Representatives of Member States and the European Commission discussed the European protection of critical information infrastructures on 14-15 April 2011 in a high-profile conference in Balatonfüred.
During the meeting Zsolt Nyitrai, Minister of State for Info-communication of the Ministry of National Development pointed out the needs for upgrading the protection of European networks.
“Over the recent years attacks have become more and more sophisticated and dangerous; the bad guys are becoming more prepared,” Zsolt Nyitrai said, highlighting the challengesMember States must confront. In his opinion, by now the Internet has become essential for both the individuals and the European economy; so upgrading the protection of European networks is needed. The Minister of State explained that the initial objective is to first join forces within Europe and later, collaborating more widely by involving the United States.
European protection of information structures
The European Commission issued its action plan on the protection of critical information infrastructure back in 2009, in the framework of which EFMS (European Forum for Member States) was created. This forum supports the development of European principles and guidelines concerning the stability of the Internet. During the conference in Balatonfüred, Mr Nyitrai spoke about, the detailed review of a Commission communication titled, “Achievements and next steps: towards global cyber-security”, which lists the achieved accomplishments since 2009 and outlines further necessary steps to be taken.
Zsolt Nyitrai expressed his hopes in reaching a consensus concerning the issues raised in the conference in Balatonfüred bythe official meeting of Ministers for Telecommunication scheduled for 27 May. The Minister ofState especially highlighted: the Hungarian Presidency is ambitious to ensure that the meeting of the Council will reach an agreement on extending the mandate of European Network and Information Security Agency (ENISA) and manages to terminate the uncertainty around the organisation.

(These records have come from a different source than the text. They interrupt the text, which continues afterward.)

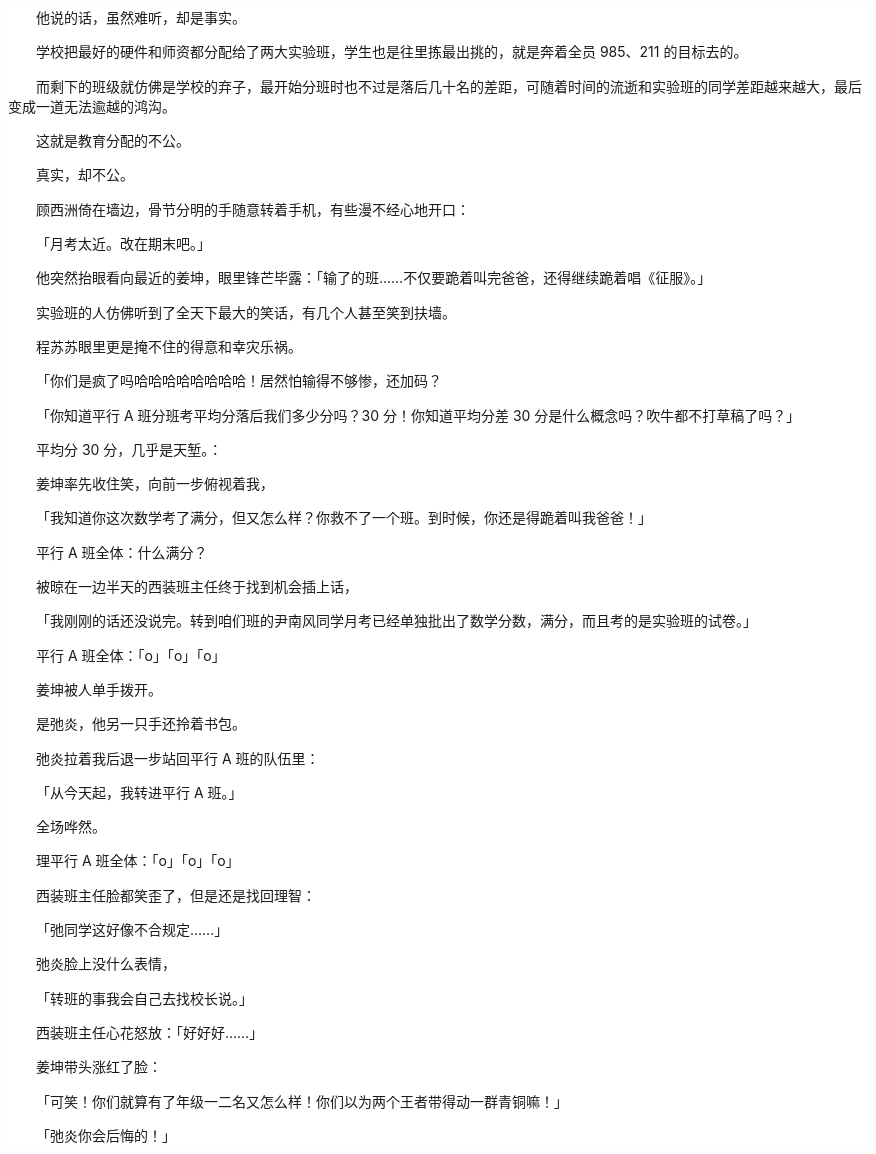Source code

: &emsp;&emsp;他说的话，虽然难听，却是事实。  
  
&emsp;&emsp;学校把最好的硬件和师资都分配给了两大实验班，学生也是往里拣最出挑的，就是奔着全员 985、211 的目标去的。  
  
&emsp;&emsp;而剩下的班级就仿佛是学校的弃子，最开始分班时也不过是落后几十名的差距，可随着时间的流逝和实验班的同学差距越来越大，最后变成一道无法逾越的鸿沟。  
  
&emsp;&emsp;这就是教育分配的不公。  
  
&emsp;&emsp;真实，却不公。  
  
&emsp;&emsp;顾西洲倚在墙边，骨节分明的手随意转着手机，有些漫不经心地开口：  
  
&emsp;&emsp;「月考太近。改在期末吧。」  
  
&emsp;&emsp;他突然抬眼看向最近的姜坤，眼里锋芒毕露：「输了的班……不仅要跪着叫完爸爸，还得继续跪着唱《征服》。」  
  
&emsp;&emsp;实验班的人仿佛听到了全天下最大的笑话，有几个人甚至笑到扶墙。  
  
&emsp;&emsp;程苏苏眼里更是掩不住的得意和幸灾乐祸。  
  
&emsp;&emsp;「你们是疯了吗哈哈哈哈哈哈哈哈！居然怕输得不够惨，还加码？  
  
&emsp;&emsp;「你知道平行 A 班分班考平均分落后我们多少分吗？30 分！你知道平均分差 30 分是什么概念吗？吹牛都不打草稿了吗？」  
  
&emsp;&emsp;平均分 30 分，几乎是天堑。：  
  
&emsp;&emsp;姜坤率先收住笑，向前一步俯视着我，  
  
&emsp;&emsp;「我知道你这次数学考了满分，但又怎么样？你救不了一个班。到时候，你还是得跪着叫我爸爸！」  
  
&emsp;&emsp;平行 A 班全体：什么满分？  
  
&emsp;&emsp;被晾在一边半天的西装班主任终于找到机会插上话，  
  
&emsp;&emsp;「我刚刚的话还没说完。转到咱们班的尹南风同学月考已经单独批出了数学分数，满分，而且考的是实验班的试卷。」  
  
&emsp;&emsp;平行 A 班全体：「o」「o」「o」  
  
&emsp;&emsp;姜坤被人单手拨开。  
  
&emsp;&emsp;是弛炎，他另一只手还拎着书包。  
  
&emsp;&emsp;弛炎拉着我后退一步站回平行 A 班的队伍里：  
  
&emsp;&emsp;「从今天起，我转进平行 A 班。」  
  
&emsp;&emsp;全场哗然。  
  
&emsp;&emsp;理平行 A 班全体：「o」「o」「o」  
  
&emsp;&emsp;西装班主任脸都笑歪了，但是还是找回理智：  
  
&emsp;&emsp;「弛同学这好像不合规定……」  
  
&emsp;&emsp;弛炎脸上没什么表情，  
  
&emsp;&emsp;「转班的事我会自己去找校长说。」  
  
&emsp;&emsp;西装班主任心花怒放：「好好好……」  
  
&emsp;&emsp;姜坤带头涨红了脸：  
  
&emsp;&emsp;「可笑！你们就算有了年级一二名又怎么样！你们以为两个王者带得动一群青铜嘛！」  
  
&emsp;&emsp;「弛炎你会后悔的！」  
  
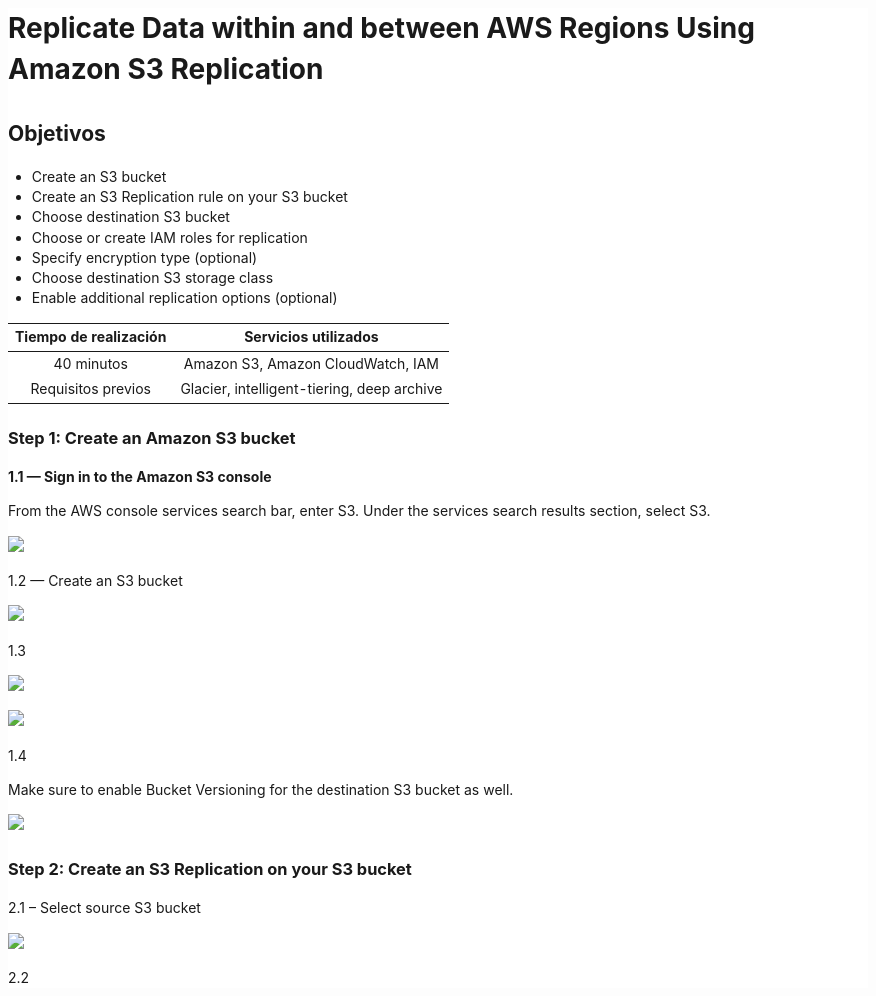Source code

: ﻿# Replicate Data within and between AWS Regions Using Amazon S3 Replication

## Objetivos

- Create an S3 bucket
- Create an S3 Replication rule on your S3 bucket
- Choose destination S3 bucket
- Choose or create IAM roles for replication
- Specify encryption type (optional)
- Choose destination S3 storage class
- Enable additional replication options (optional)


|Tiempo de realización|Servicios utilizados|
| :-: | :-: |
|40 minutos|Amazon S3, Amazon CloudWatch, IAM|
|Requisitos previos|Glacier, intelligent-tiering, deep archive|


### <a name="_kndcrshv6yhc"></a>Step 1: Create an Amazon S3 bucket
**1.1 — Sign in to the Amazon S3 console** 

From the AWS console services search bar, enter S3. Under the services search results section, select S3.

![](resources/simpleStorage3/Aspose.Words.f95fd180-e3b9-4de5-8c6d-0dda5da1b463.001.png)

1\.2 — Create an S3 bucket 

![](resources/simpleStorage3/Aspose.Words.f95fd180-e3b9-4de5-8c6d-0dda5da1b463.002.png)

1\.3

![](resources/simpleStorage3/Aspose.Words.f95fd180-e3b9-4de5-8c6d-0dda5da1b463.003.png)

![](resources/simpleStorage3/Aspose.Words.f95fd180-e3b9-4de5-8c6d-0dda5da1b463.004.png)

1\.4

Make sure to enable Bucket Versioning for the destination S3 bucket as well. 

![](resources/simpleStorage3/Aspose.Words.f95fd180-e3b9-4de5-8c6d-0dda5da1b463.005.png)

### Step 2: Create an S3 Replication on your S3 bucket

2\.1 – Select source S3 bucket

![](resources/simpleStorage3/Aspose.Words.f95fd180-e3b9-4de5-8c6d-0dda5da1b463.006.png)

2\.2 

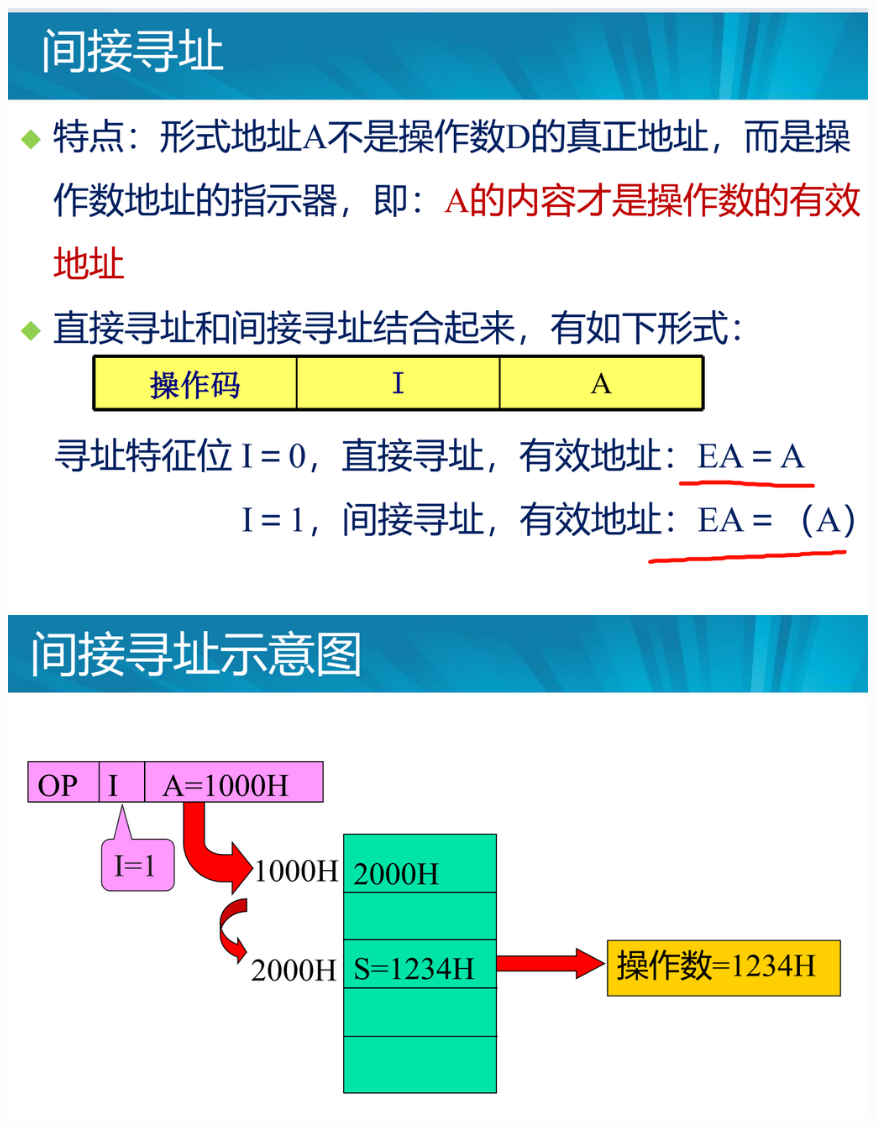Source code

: ![image-20250613173215612](计组总复习/image-20250613173215612.png)![image-20250613173222866](计组总复习/image-20250613173222866.png)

“Member States must increase their readiness and planning”, European Commissioner for Digital Agenda Neelie Kroes pointed out. She openly expressed her opinion on Member States having not yet done enough to establish digital safety, “A cyber-strategy in itself is not enough, we must start this work now”, Kroes underlined. The Commissioner mentioned that according to the guidelines of the Commission, Member States must undertake to establish the network of Computer Emergency Response Teams (CERT).
Under another proposal of the Commission, by 2012 a European emergency response plan, based on national commitments, must be worked out, and Member States must regularly conduct pan-European “cyber tests, in order to check for security readiness. After today’s meeting we will compile a list of the necessary steps,” Ms Kroes said, summing up the action points. She added, “Each Member State is committed to tackling cyber-security issues, and we must create an opportunity for the European states to enter the digital world.”